TASK TO COMPLETE: Rewrite the material as a JSON list of strings, one string per line with blank lines omitted, beginning at the line that contains "Añadir a la cesta" and stopping after the line that contains "- CA du 03 mars 2022". Leave the pictures out.

*** PROVIDED DATA ***

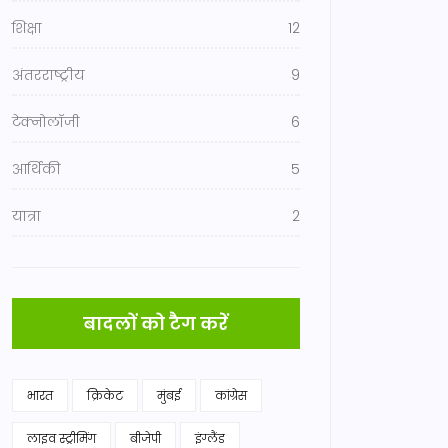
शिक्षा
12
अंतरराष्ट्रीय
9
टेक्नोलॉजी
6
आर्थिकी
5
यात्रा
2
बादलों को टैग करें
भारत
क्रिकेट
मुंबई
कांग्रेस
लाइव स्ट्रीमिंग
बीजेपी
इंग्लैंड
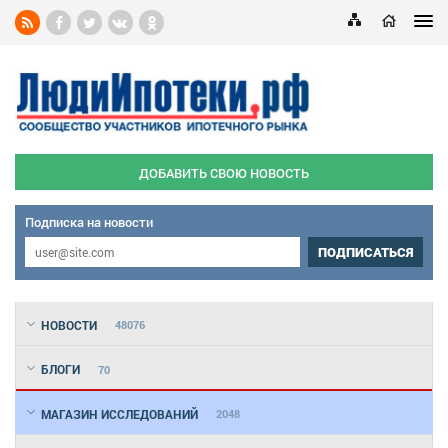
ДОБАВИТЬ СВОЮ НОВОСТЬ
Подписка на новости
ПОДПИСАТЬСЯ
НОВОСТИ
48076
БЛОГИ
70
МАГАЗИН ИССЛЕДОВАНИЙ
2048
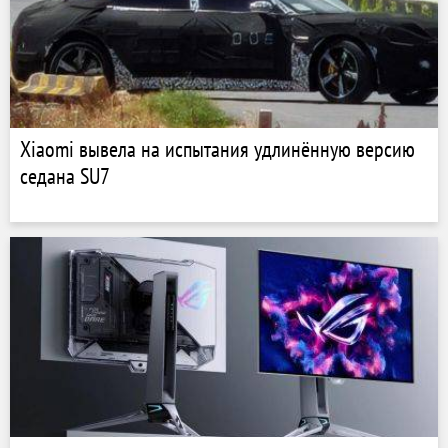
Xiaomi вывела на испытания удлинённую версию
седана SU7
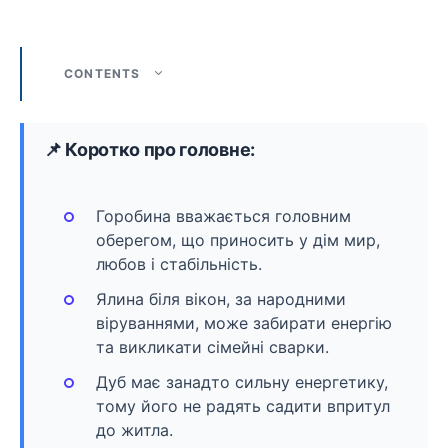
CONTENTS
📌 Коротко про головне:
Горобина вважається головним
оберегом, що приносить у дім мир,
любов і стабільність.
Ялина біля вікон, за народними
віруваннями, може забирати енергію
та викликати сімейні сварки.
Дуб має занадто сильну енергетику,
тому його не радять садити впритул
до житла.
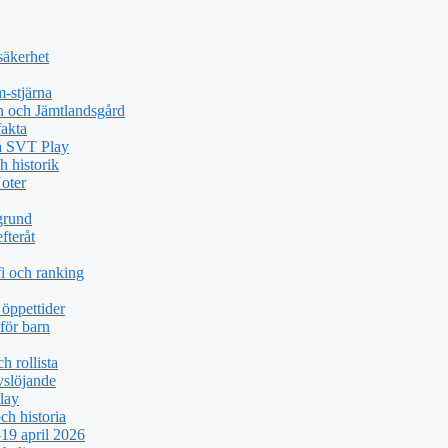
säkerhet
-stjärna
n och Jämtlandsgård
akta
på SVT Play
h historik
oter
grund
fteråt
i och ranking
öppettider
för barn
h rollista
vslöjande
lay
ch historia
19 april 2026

*** End of PROVIDED DATA ***
*** PROVIDED DATA ***

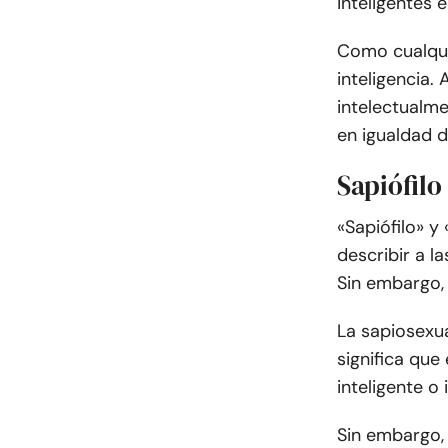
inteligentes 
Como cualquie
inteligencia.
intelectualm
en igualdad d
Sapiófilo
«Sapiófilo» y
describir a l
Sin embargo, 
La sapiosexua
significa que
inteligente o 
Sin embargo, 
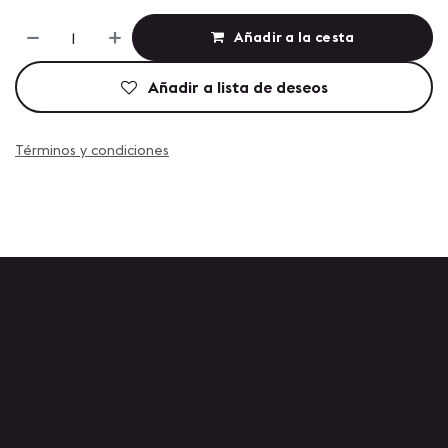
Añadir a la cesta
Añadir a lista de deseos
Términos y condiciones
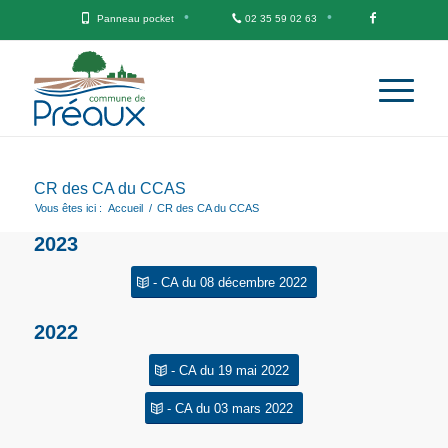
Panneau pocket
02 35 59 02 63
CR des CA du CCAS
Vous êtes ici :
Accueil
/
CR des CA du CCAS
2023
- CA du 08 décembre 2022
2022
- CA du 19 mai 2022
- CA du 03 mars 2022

*** End of PROVIDED DATA ***

FINISHED EXERCISE:
[
  "Añadir a la cesta",
  "Añadir a lista de deseos",
  "Términos y condiciones",
  "Panneau pocket",
  "02 35 59 02 63",
  "CR des CA du CCAS",
  "Vous êtes ici :",
  "Accueil",
  "/",
  "CR des CA du CCAS",
  "2023",
  "- CA du 08 décembre 2022",
  "2022",
  "- CA du 19 mai 2022",
  "- CA du 03 mars 2022"
]